U.S. Department of Labor Announces Overhaul of Prevailing Wage Rules

On March 11, 2022, the U.S. Department of Labor announced a Notice of Proposed Rulemaking to update the rules governing how workers are paid on federally funded construction projects.

Ann E. Knuth

Written by Ann E. Knuth

Published: June 18, 2026

On March 11, 2022, the U.S. Department of Labor announced a Notice of Proposed Rulemaking to update the rules governing how workers are paid on federally funded construction projects. The proposed changes represent the largest overhaul of the regulations implementing the Davis-Bacon Act and the Davis-Bacon Related Acts in 40 years. The Department of Labor projects that over time, the proposed changes will result in higher wages for workers.

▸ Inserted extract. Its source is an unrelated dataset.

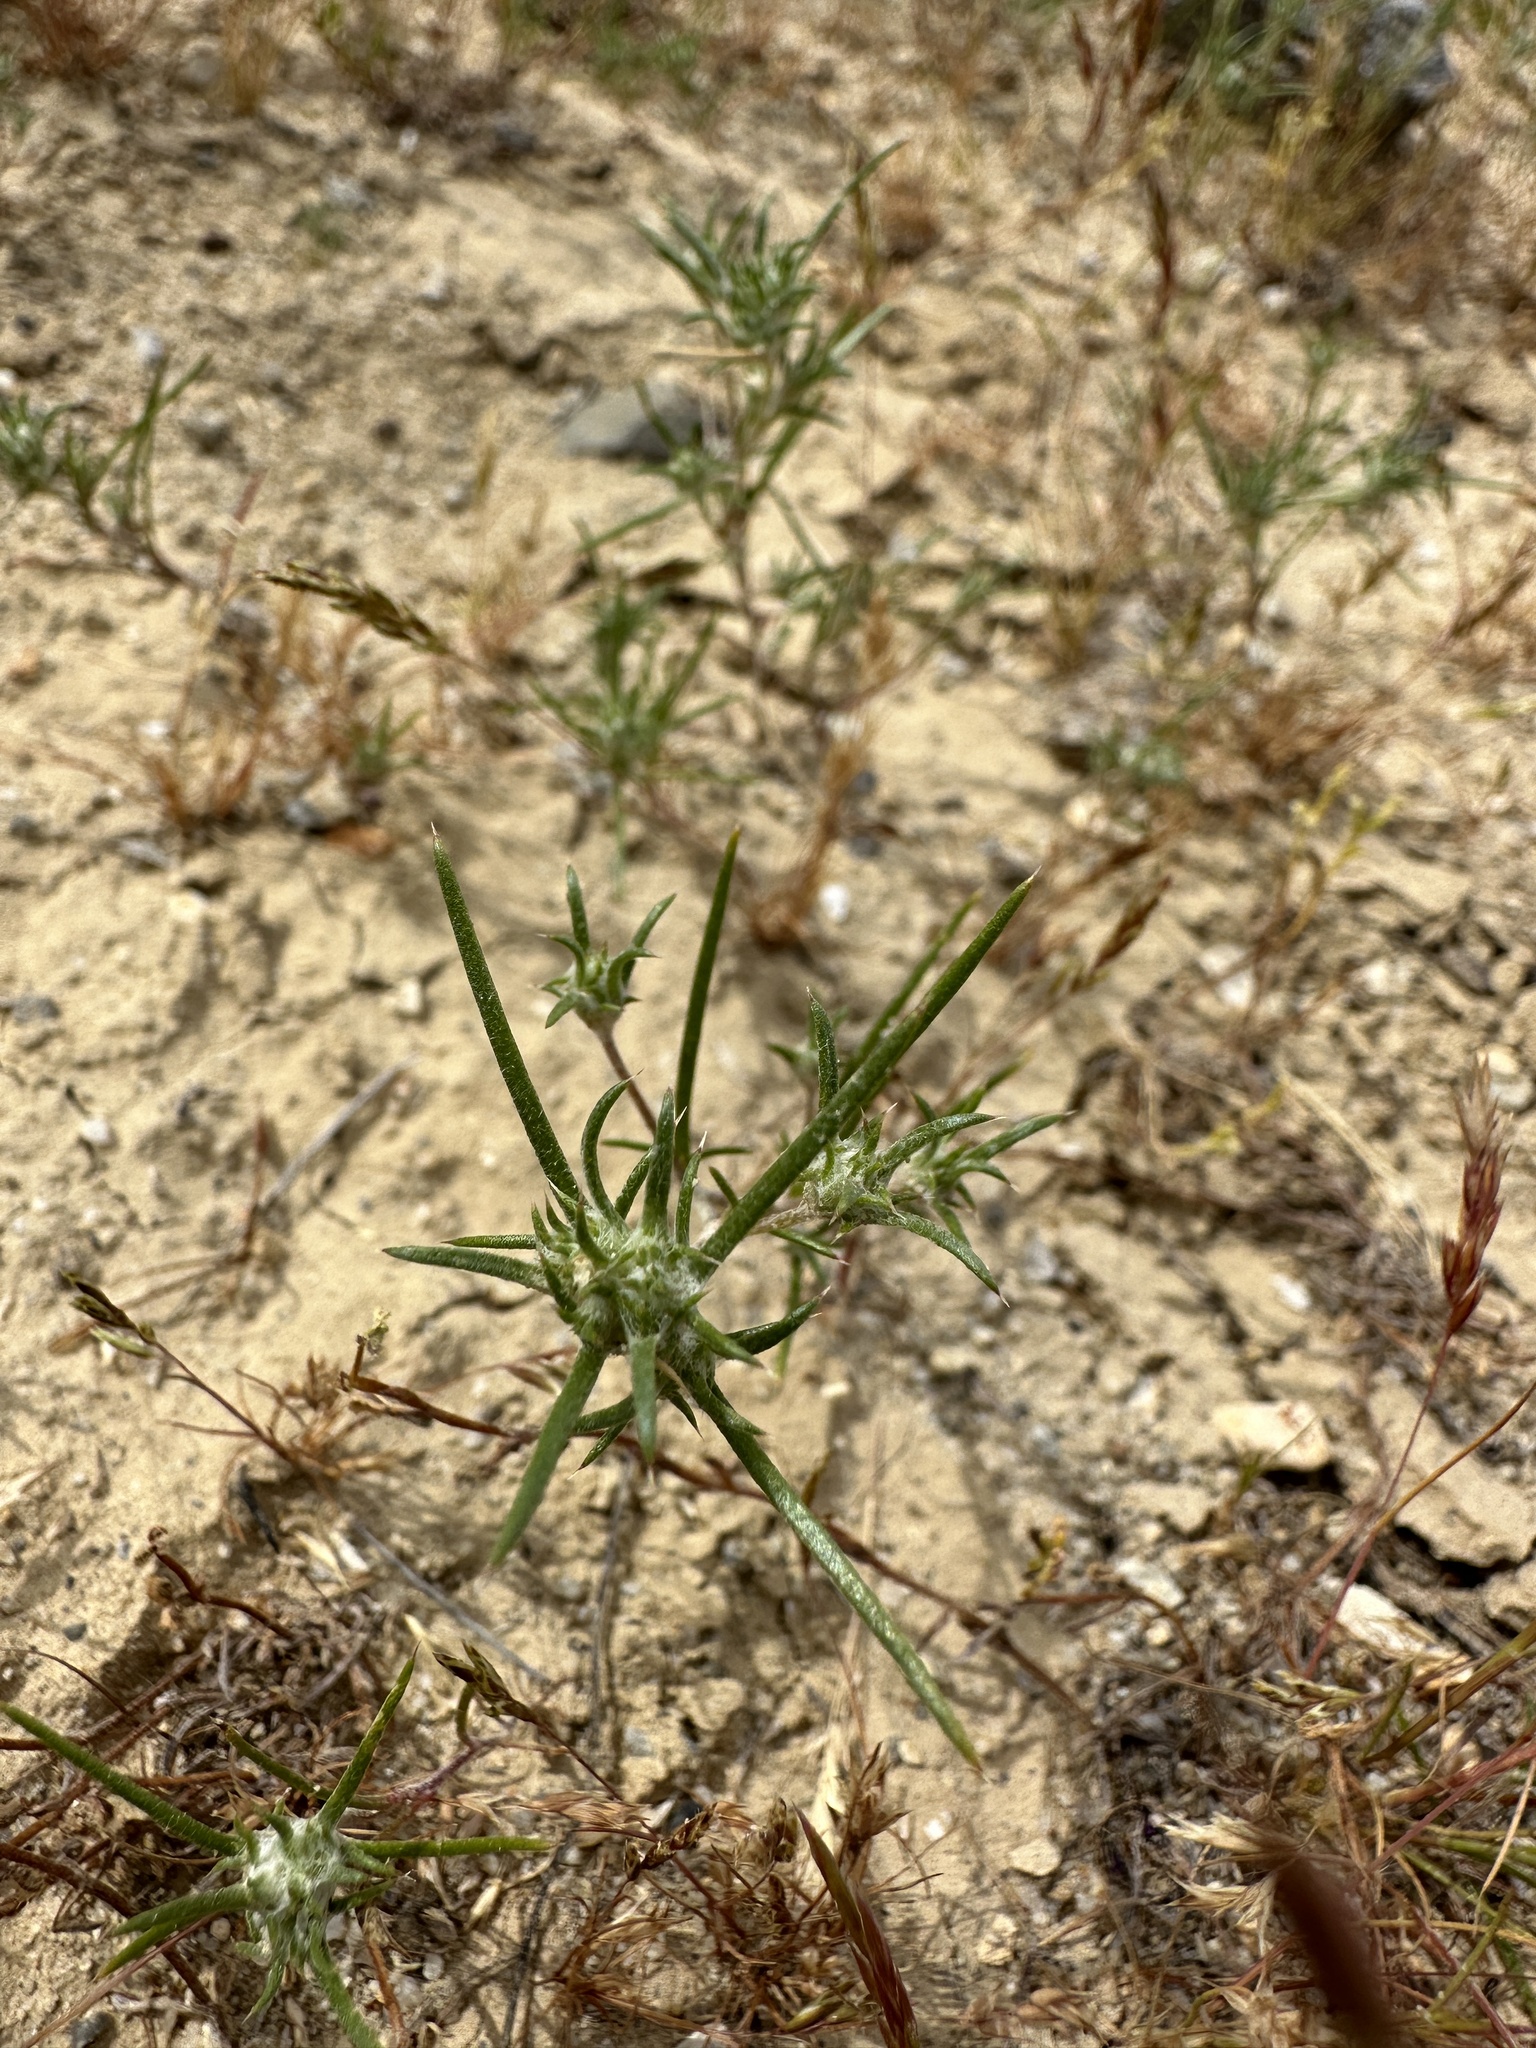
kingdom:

The proposed substantive changes include:

  • Returning to the definition of “prevailing wage” used from 1935 to 1983. Under that definition, a three-step process identified as prevailing:
    (1) any wage rate paid to a majority of workers; and, if there was none, then
    (2) the wage rate paid to the greatest number of workers, provided it was paid to at least 30 percent of workers, and, if there was none, then
    (3) the weighted average rate. The proposed rule would restore the second step, which was eliminated in the 1982 regulations.
  • Create a new mechanism for periodically updating non-collectively bargained prevailing wage rates between survey periods.
  • Providing broader authority to adopt state or local wage determinations when certain criteria is met.
  • Issuing supplemental rates for key job classifications when no survey data exists.
  • Strengthening worker protections and enforcement, including debarment, new anti-retaliation provisions, and updating the cross-withholding procedure for recovering back wages on contracts held by other agencies.

The Notice of Proposed Rulemaking can be found here. Following review by the Office of the Federal Register, the official Notice of Proposed Rulemaking will be published in the Federal Register. Comments on the proposed rules will be accepted for 60 days following publication in the Federal Register.

The announcement by the Department of Labor follows the February signing of an Executive Order which requires, with some limited exceptions, that contractors working on federal construction projects valued at $35 million or more enter into project labor agreement with one or more appropriate labor union, demonstrating beyond a doubt the support of the Biden administration for unionization.